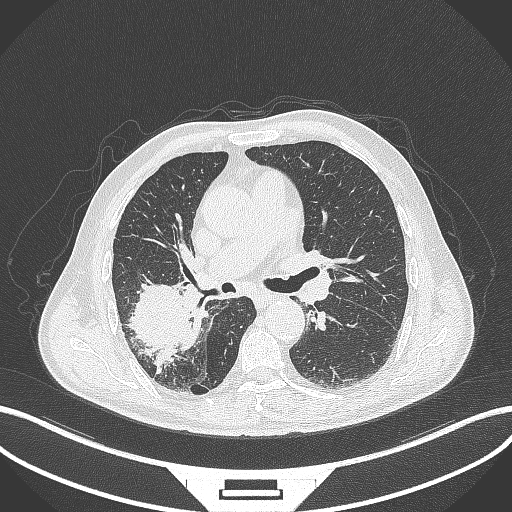
Chest CT, one axial slice; position 237 of 429 along the scan axis; reconstruction kernel B70f; 120 kVp; lung window (W 1500 / L -600 HU); 1 mm slice thickness; 512 × 512 image matrix, field of view 400 × 400 mm. Male patient, age 72 years. Case-level facts recorded for this patient, not image findings: clinical TNM (as recorded): T3 N2 M0.
Structures marked on this image (bounding box drawn by a radiologist):
- lung tumour (recorded histology: adenocarcinoma): box from (x=125, y=274) to (x=197, y=370) px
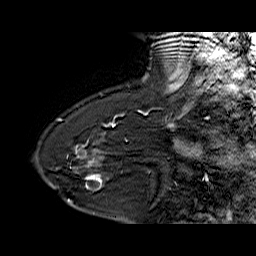
Breast MRI (dynamic contrast-enhanced), one sagittal slice. Slice 46 of 60 in the series (ordered by position). Dynamic contrast-enhanced series, time point 2 of 6 at this slice position (early post-contrast). 1.5 T. TE 6.4 ms, TR 32.9 ms. 256 × 256 image matrix, field of view 200 × 200 mm. Female patient. From the clinical record (not read from this slice): setting: breast cancer imaged before/during neoadjuvant chemotherapy; receptor status: HR-positive, HER2-negative.
Outlined on this slice (semi-automatically segmented with operator editing):
- analysis volume of interest (the breast-tissue region the enhancement analysis was run in; not a lesion): bounding box (x1, y1, x2, y2) in pixels: (68, 154, 125, 203)
- tumour enhancement mask (voxels above the 100 % enhancement threshold inside the analysis volume of interest): (68, 156, 102, 202)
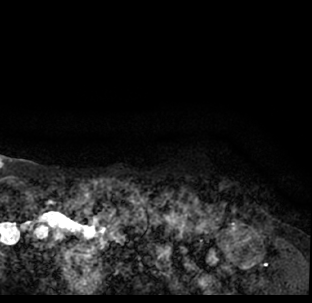
Breast MRI (dynamic contrast-enhanced), one axial slice; slice 71 of 78 in the series (ordered by position); cropped to one breast; dynamic contrast-enhanced series, time point 2 of 7 at this slice position (early post-contrast); 1.5 T; TE 3.1 ms, TR 6.3 ms; 2.4 mm slice thickness; 312 × 303 image matrix. Female patient.
Annotated regions visible in this slice (semi-automatically segmented with operator editing):
- enhancing-tissue mask used for the functional tumour volume (all voxels passing the contrast-enhancement thresholds inside the analysis volume; usually the tumour): bounding box <9,189,312,293> (left, top, right, bottom; pixels)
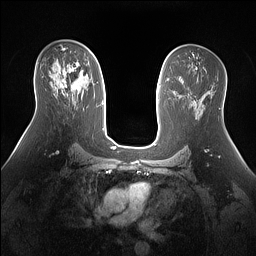
Breast MRI (dynamic contrast-enhanced), one axial slice; slice 86 of 160 in the series (ordered by position); dynamic contrast-enhanced series, time point 2 of 7 at this slice position (early post-contrast); 1.5 T; TE 1.4 ms, TR 5 ms; 1.3 mm slice thickness; 256 × 256 image matrix, field of view 360 × 360 mm. Female patient.
Annotated regions visible in this slice (semi-automatically segmented with operator editing):
- enhancing-tissue mask used for the functional tumour volume (all voxels passing the contrast-enhancement thresholds inside the analysis volume; usually the tumour): bounding box <63,62,84,89> (left, top, right, bottom; pixels)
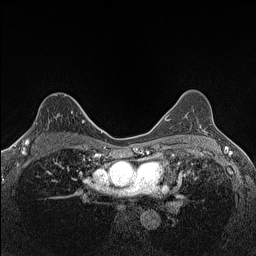
Breast MRI (dynamic contrast-enhanced), one axial slice. Position 100 of 160 along the scan axis. Dynamic contrast-enhanced series, time point 2 of 7 at this slice position (early post-contrast). 1.5 T. TE 1.4 ms, TR 5 ms. 256 × 256 image matrix. Female patient.
Annotated regions visible in this slice (semi-automatic segmentation, software-assisted and operator-edited):
- enhancing-tissue mask used for the functional tumour volume (all voxels passing the contrast-enhancement thresholds inside the analysis volume; usually the tumour): bounding box (x1, y1, x2, y2) in pixels: (23, 112, 81, 147)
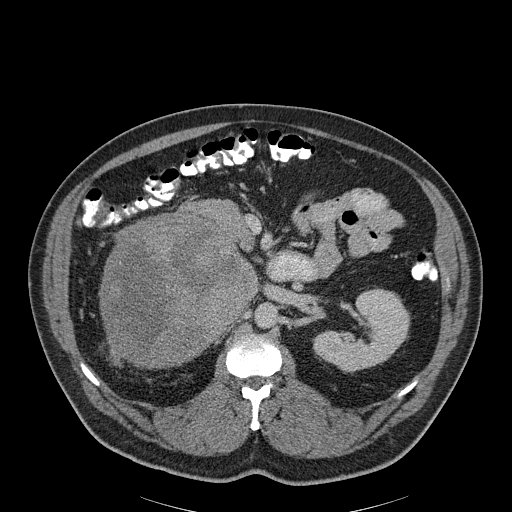
Contrast-enhanced abdominal CT, one axial slice. Slice 119 of 186 in the series (ordered by position). Reconstruction kernel B30f. 120 kVp. Soft-tissue window (W 400 / L 40 HU). 3 mm slice thickness. 512 × 512 image matrix, field of view 464 × 464 mm. Patient: male, 56 years. Case-level facts recorded for this patient, not image findings: diagnosis: adrenocortical carcinoma; tumour side: right adrenal; tumour size at pathology: 18 cm; Ki-67 index: 2 %; stage (as recorded): 3.
Annotated regions visible in this slice (semi-automatically segmented with operator editing):
- mass: bounding box (x1, y1, x2, y2) in pixels: (102, 215, 245, 365)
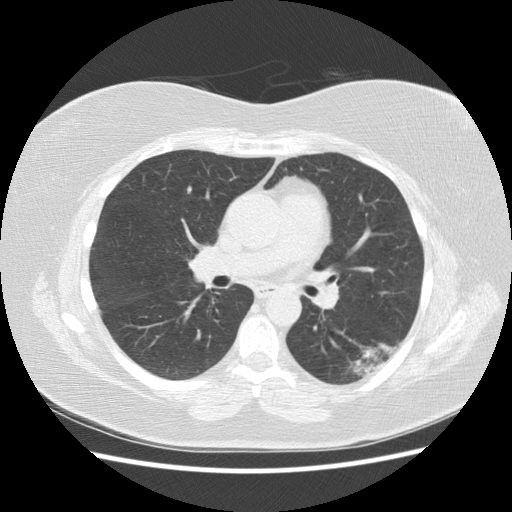
Axial slice from a low-dose chest CT screening exam. Third screening round (two years after baseline). Lung window (W 1500 / L -600 HU). 2.5 mm slice thickness. 120 kVp. 512 × 512 image matrix. Female, age 57 years at enrolment. Current smoker at enrolment.
Expert-annotated lung lesion, bounding box <331,325,412,387> (left, top, right, bottom; pixels). Reader record for this screening exam (exam-level; its link to the box is not recorded): non-calcified nodule or mass ≥4 mm, left lower lobe, 40 × 20 mm, poorly defined margins, mixed attenuation, pre-existing on the prior screen: yes; interval growth: yes. Official screen result: positive, other. Lung cancer was diagnosed 55 days after this screen: squamous cell carcinoma, NOS, left lower lobe, poorly differentiated (G3), stage IB (AJCC 6th edition), 40 mm at pathology.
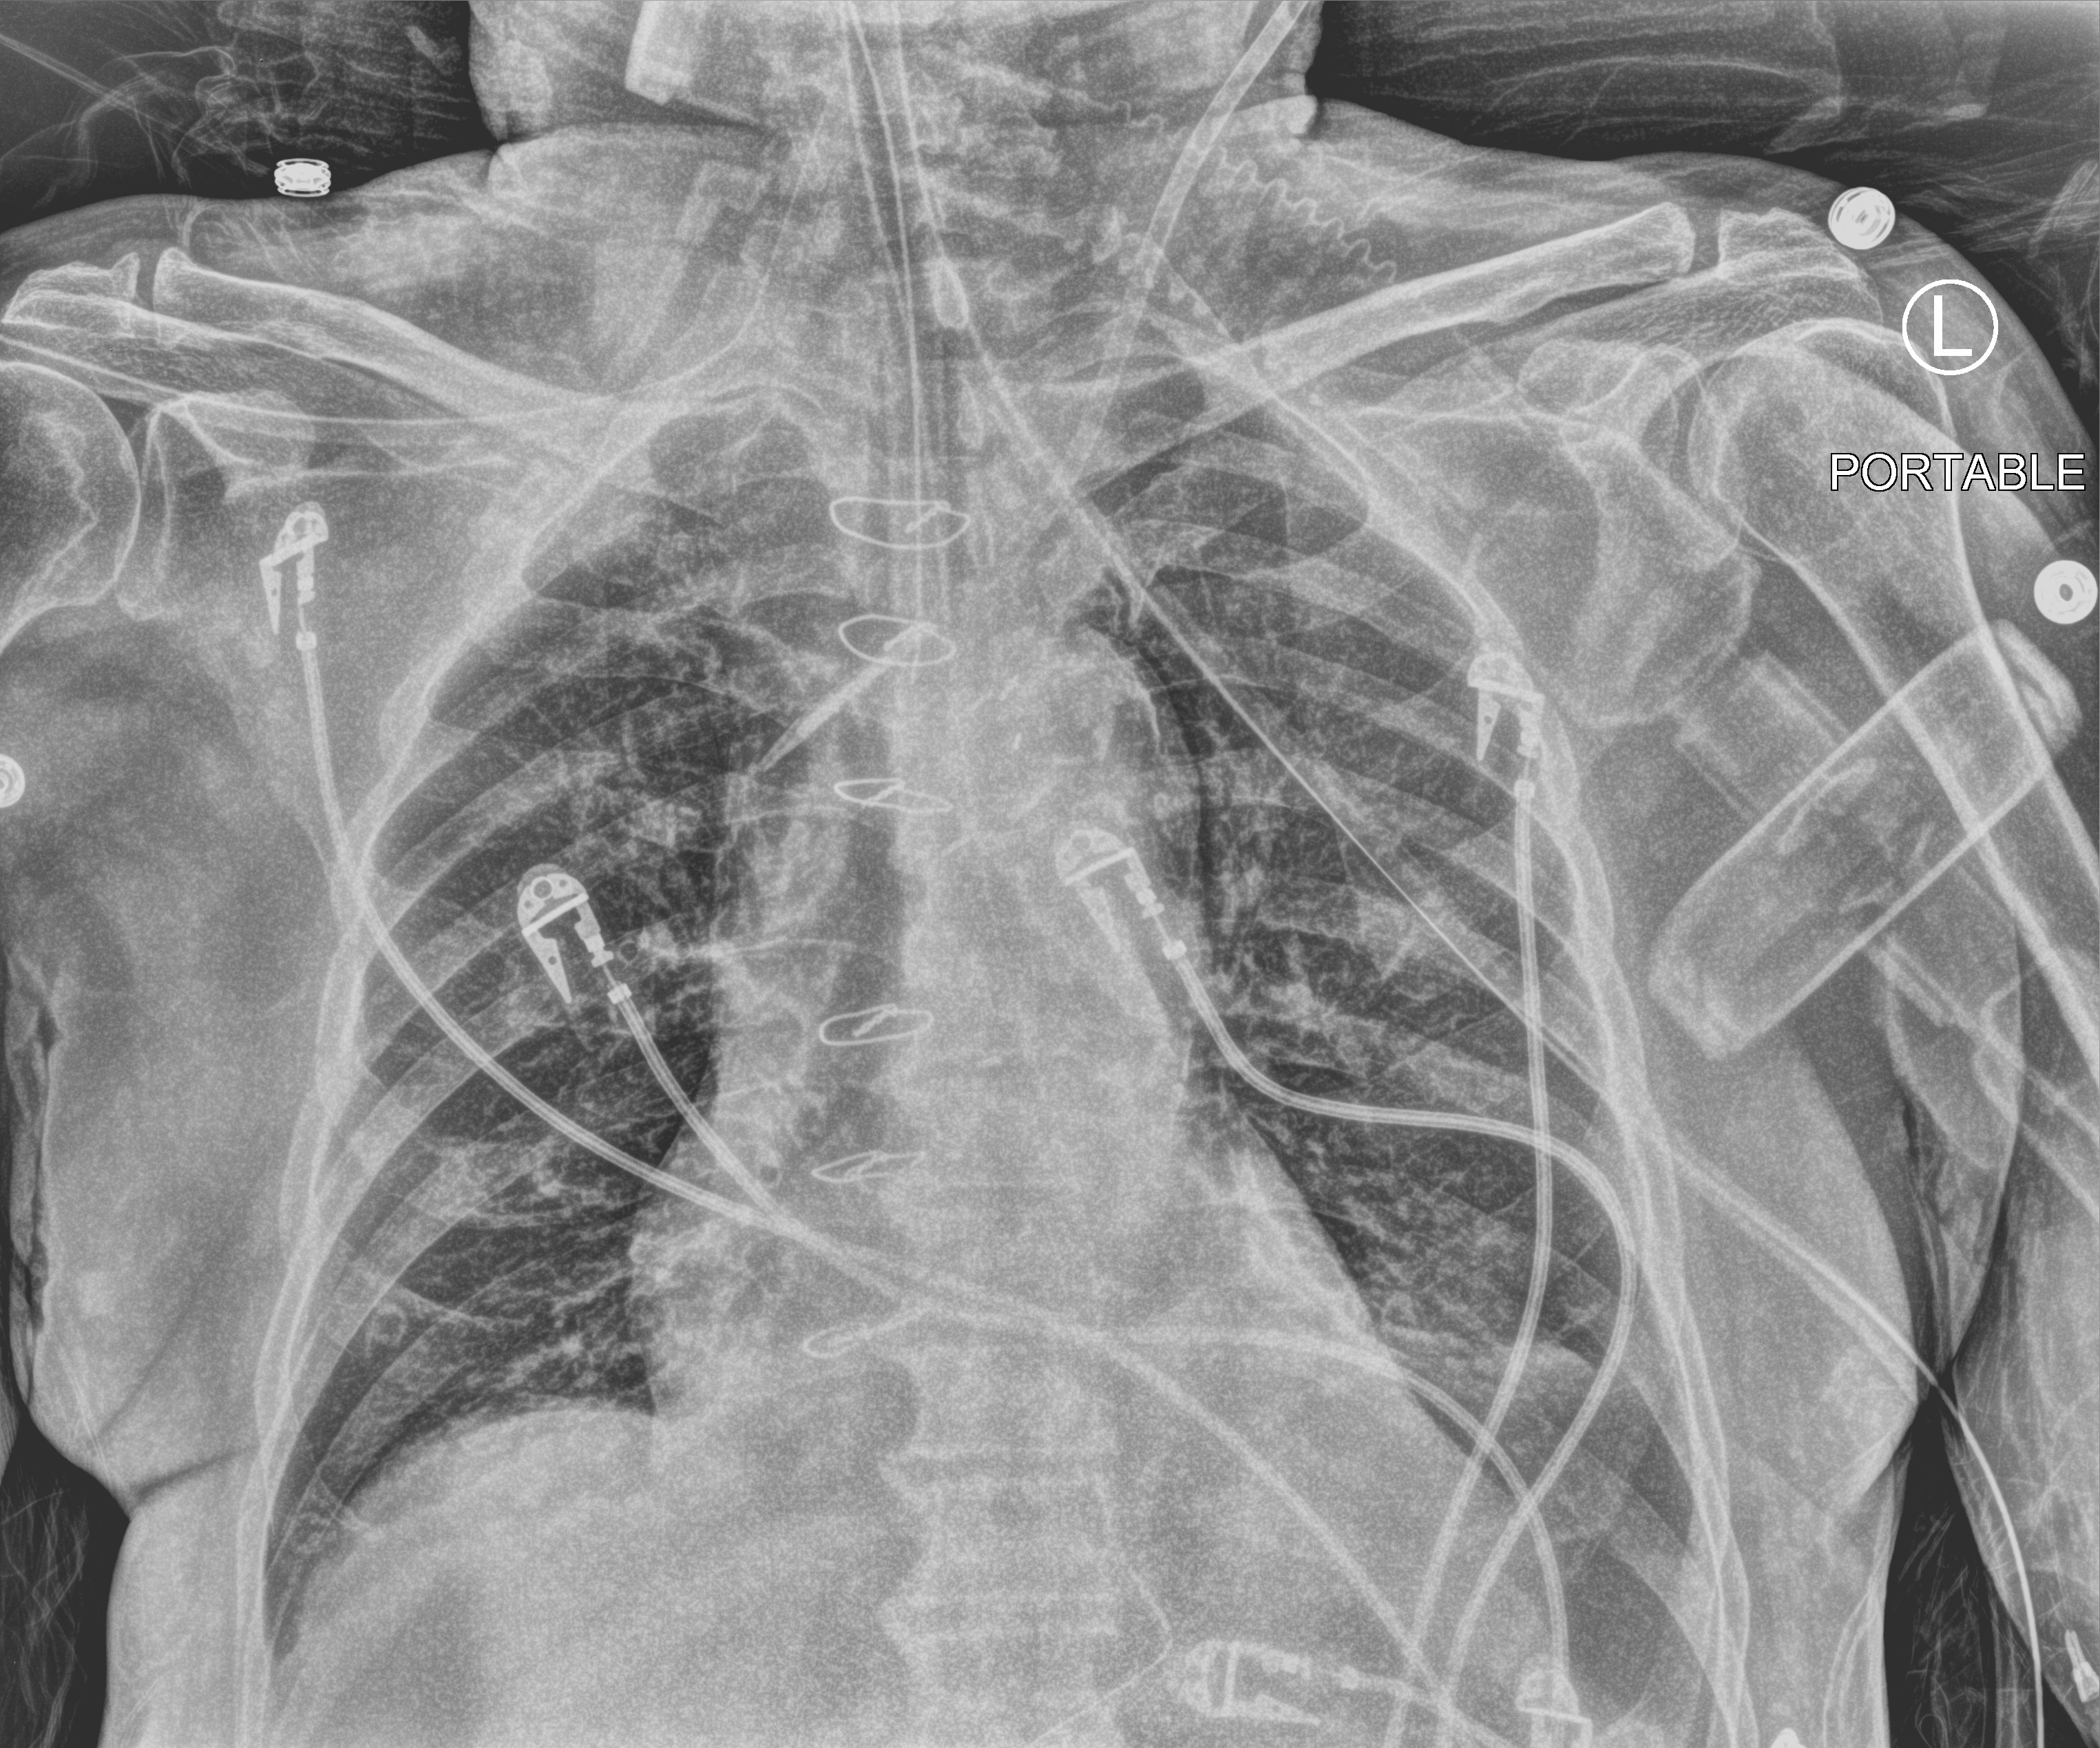
Bedside chest radiograph (computed radiography). Patient hospitalised with COVID-19; male, aged 75–90 years.
Hospital-stay facts (about this admission, not read from this image; timing relative to this image not recorded):
- mechanically ventilated during this hospital stay: yes
- admitted to intensive care during this hospital stay: yes
- hypertension (admission record): yes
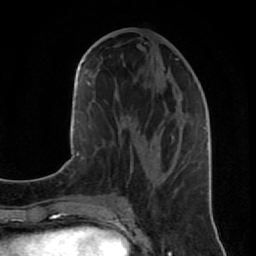
Breast MRI (dynamic contrast-enhanced), one axial slice; slice 37 of 80 in the series (ordered by position); cropped to one breast; dynamic contrast-enhanced series, time point 2 of 7 at this slice position (early post-contrast); 1.5 T; TE 2.6 ms, TR 5.7 ms; 256 × 256 image matrix, field of view 160 × 160 mm. Female patient.
Annotated regions visible in this slice (semi-automatic segmentation, software-assisted and operator-edited):
- enhancing-tissue mask used for the functional tumour volume (all voxels passing the contrast-enhancement thresholds inside the analysis volume; usually the tumour): bounding box [x1, y1, x2, y2] px = [124, 59, 206, 182]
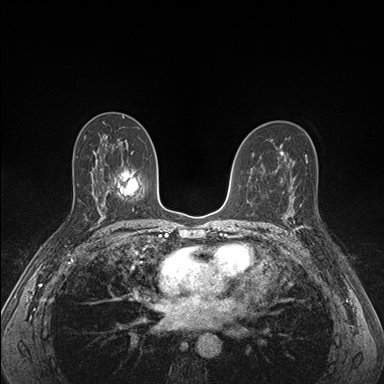
Breast MRI (dynamic contrast-enhanced), one axial slice. Dynamic contrast-enhanced series, time point 2 of 7 at this slice position (early post-contrast). 1.5 T. TE 1.5 ms, TR 4.1 ms. 1.1 mm slice thickness. 384 × 384 image matrix, field of view 320 × 320 mm. Female patient.
Annotated regions visible in this slice (semi-automatically segmented with operator editing):
- enhancing-tissue mask used for the functional tumour volume (all voxels passing the contrast-enhancement thresholds inside the analysis volume; usually the tumour): bounding box (x1, y1, x2, y2) in pixels: (285, 196, 309, 230)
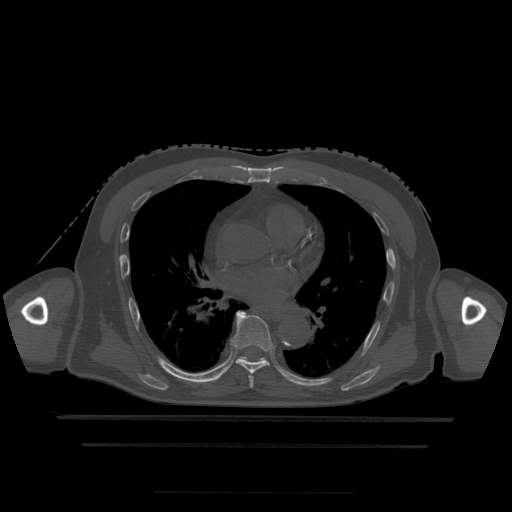
CT including the spine, one axial slice. Slice 297 of 522 in the series (ordered by position). Bone window (W 1800 / L 400 HU). 1.25 mm slice thickness. 512 × 512 image matrix, field of view 436 × 436 mm. Patient age 68 years. Case-level facts recorded for this patient, not image findings: primary cancer: urothelial.
Structures marked on this image (semi-automatic segmentation, software-assisted and operator-edited):
- T6 vertebra: bounding box [x1, y1, x2, y2] px = [249, 376, 254, 388]
- T7 vertebra: [231, 311, 274, 374]
- T8 vertebra: [239, 357, 267, 362]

Goal of the exercise
Every line above carrying the word "clinical" needs to be shown.

Solution to the problem
Chest CT, one axial slice; position 237 of 429 along the scan axis; reconstruction kernel B70f; 120 kVp; lung window (W 1500 / L -600 HU); 1 mm slice thickness; 512 × 512 image matrix, field of view 400 × 400 mm. Male patient, age 72 years. Case-level facts recorded for this patient, not image findings: clinical TNM (as recorded): T3 N2 M0.
Breast MRI (dynamic contrast-enhanced), one sagittal slice. Slice 46 of 60 in the series (ordered by position). Dynamic contrast-enhanced series, time point 2 of 6 at this slice position (early post-contrast). 1.5 T. TE 6.4 ms, TR 32.9 ms. 256 × 256 image matrix, field of view 200 × 200 mm. Female patient. From the clinical record (not read from this slice): setting: breast cancer imaged before/during neoadjuvant chemotherapy; receptor status: HR-positive, HER2-negative.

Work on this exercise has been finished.